→ **Page excerpt**:
— start —

Although I’ve stopped my “net detox” there is one lingering conclusion. And it isn’t exclusive to the net: a set of activities which I would deem The Grey Zone.

Grey Zone activities are stimulating, yet numbing. Engaging, yet undemanding. I briefly touched on this topic with regards to immersion. But only briefly. The missing piece, I think, is how the Grey Zone evicts your mind’s eye.

When you’re in the grey zone — watching television, browsing the internet, playing video games — you turn off your mind’s eye. Each activity listed provides a constant thoughtflow that replaces yours. It effectively shuts down the production of your own thoughts. More accurately, a subset of thoughts that are uniquely yours; you are now reacting at best. This isn’t anything new though. The grey zone exists in the past; we can attribute some old-era restlessness to excessive book reading, which Schopenhauer has some famous(?) remarks. I’ll paste here for convenience.

— end —

→ **Stored data**:
— start —

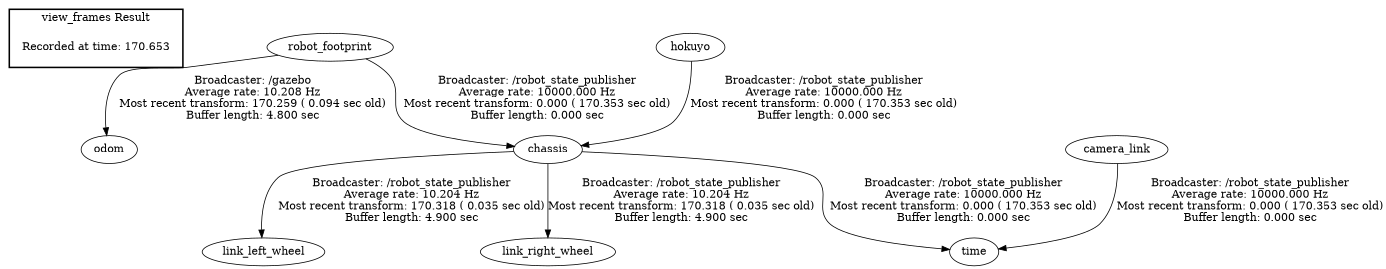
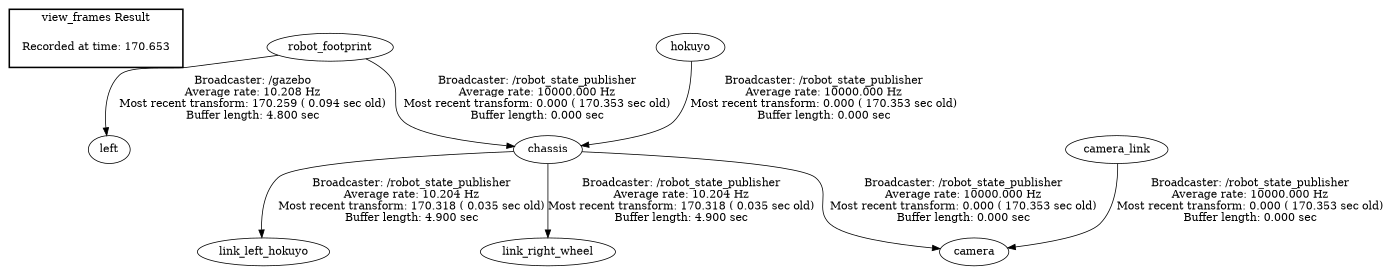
  digraph {
    n1 [label="Recorded at time: 170.653" shape=plaintext]
-   odom
+   odom [label=left]
    chassis
-   camera [label=time]
-   link_left_wheel
+   camera
+   link_left_wheel [label=link_left_hokuyo]
    link_right_wheel
    hokuyo
    camera_link
    robot_footprint
    subgraph cluster_1 {
      color=black
      label="view_frames Result"
      style=bold
      n1
    }
    n1 -> odom [style=invis]
    chassis -> camera [label="Broadcaster: /robot_state_publisher\nAverage rate: 10000.000 Hz\nMost recent transform: 0.000 ( 170.353 sec old)\nBuffer length: 0.000 sec\n"]
    chassis -> link_left_wheel [label="Broadcaster: /robot_state_publisher\nAverage rate: 10.204 Hz\nMost recent transform: 170.318 ( 0.035 sec old)\nBuffer length: 4.900 sec\n"]
    chassis -> link_right_wheel [label="Broadcaster: /robot_state_publisher\nAverage rate: 10.204 Hz\nMost recent transform: 170.318 ( 0.035 sec old)\nBuffer length: 4.900 sec\n"]
    hokuyo -> chassis [label="Broadcaster: /robot_state_publisher\nAverage rate: 10000.000 Hz\nMost recent transform: 0.000 ( 170.353 sec old)\nBuffer length: 0.000 sec\n"]
    camera_link -> camera [label="Broadcaster: /robot_state_publisher\nAverage rate: 10000.000 Hz\nMost recent transform: 0.000 ( 170.353 sec old)\nBuffer length: 0.000 sec\n"]
    robot_footprint -> odom [label="Broadcaster: /gazebo\nAverage rate: 10.208 Hz\nMost recent transform: 170.259 ( 0.094 sec old)\nBuffer length: 4.800 sec\n"]
    robot_footprint -> chassis [label="Broadcaster: /robot_state_publisher\nAverage rate: 10000.000 Hz\nMost recent transform: 0.000 ( 170.353 sec old)\nBuffer length: 0.000 sec\n"]
  }
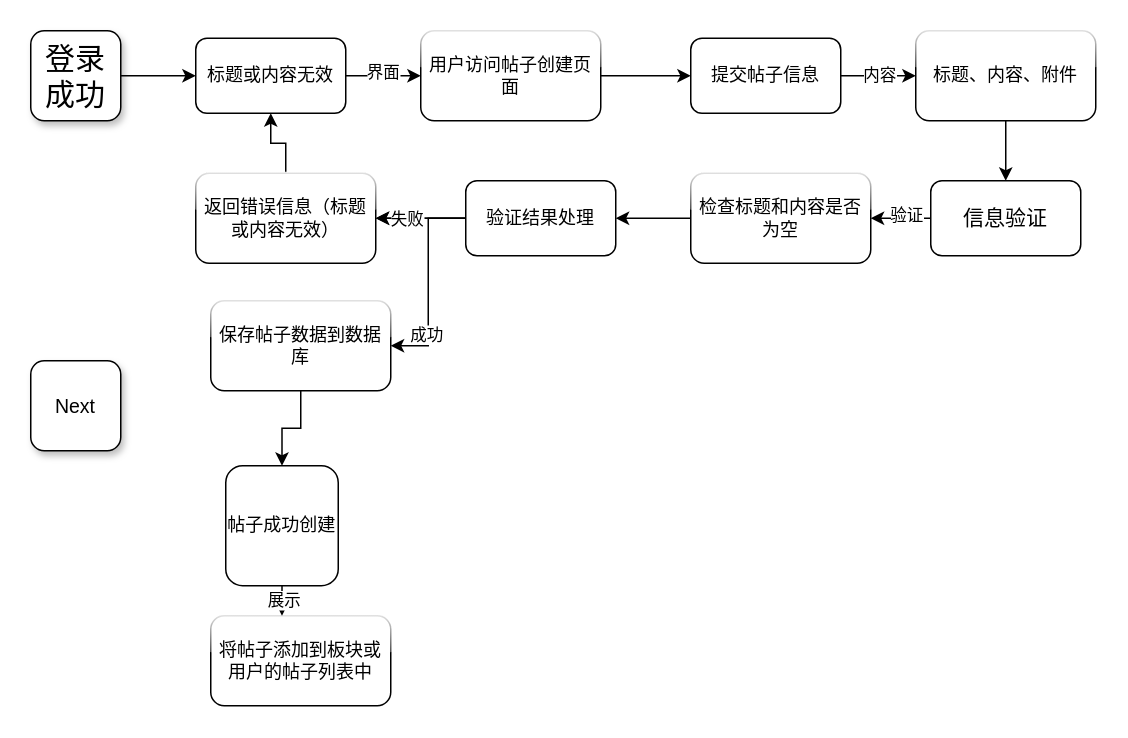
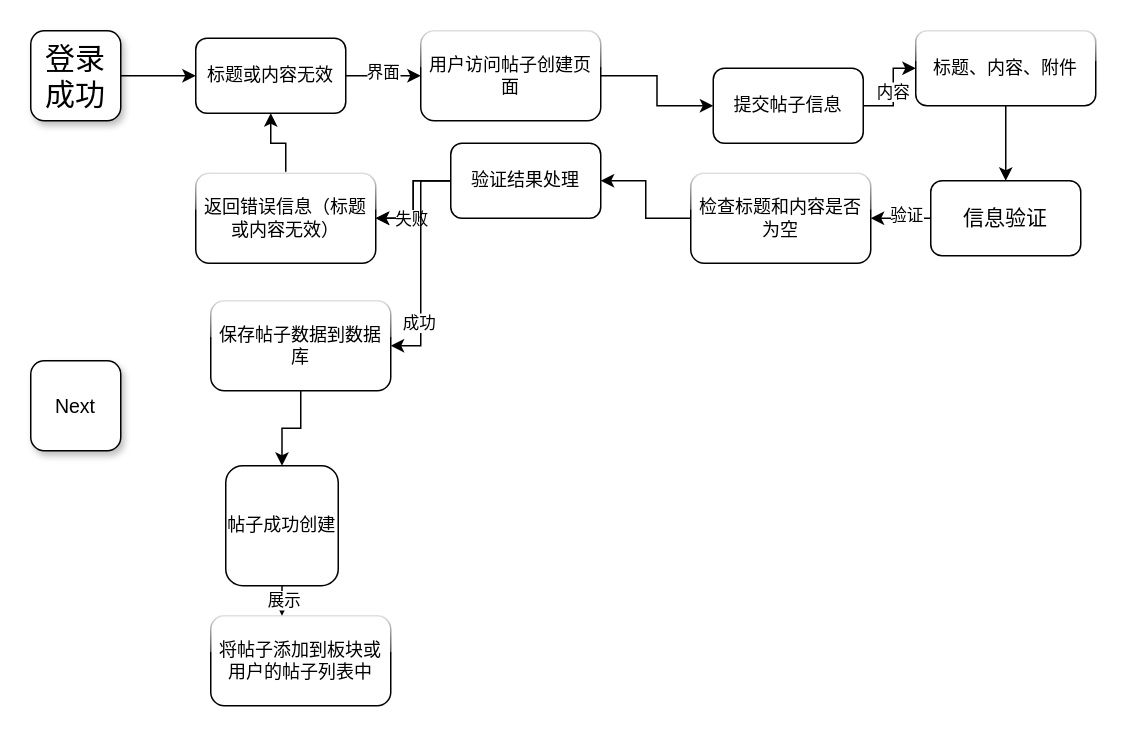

— end —

→ **Work to do**:
a) According to the Grey Zone page excerpt, which three activities put you in the grey zone?
b) Retype the records from their very start through the line holding "chassis -> link_left_wheel", with both ends included, and leave the pictures out.

→ **Outputs**:
a) Watching television, browsing the internet, and playing video games.

b)
  digraph {
    n1 [label="Recorded at time: 170.653" shape=plaintext]
-   odom
+   odom [label=left]
    chassis
-   camera [label=time]
-   link_left_wheel
+   camera
+   link_left_wheel [label=link_left_hokuyo]
    link_right_wheel
    hokuyo
    camera_link
    robot_footprint
    subgraph cluster_1 {
      color=black
      label="view_frames Result"
      style=bold
      n1
    }
    n1 -> odom [style=invis]
    chassis -> camera [label="Broadcaster: /robot_state_publisher\nAverage rate: 10000.000 Hz\nMost recent transform: 0.000 ( 170.353 sec old)\nBuffer length: 0.000 sec\n"]
    chassis -> link_left_wheel [label="Broadcaster: /robot_state_publisher\nAverage rate: 10.204 Hz\nMost recent transform: 170.318 ( 0.035 sec old)\nBuffer length: 4.900 sec\n"]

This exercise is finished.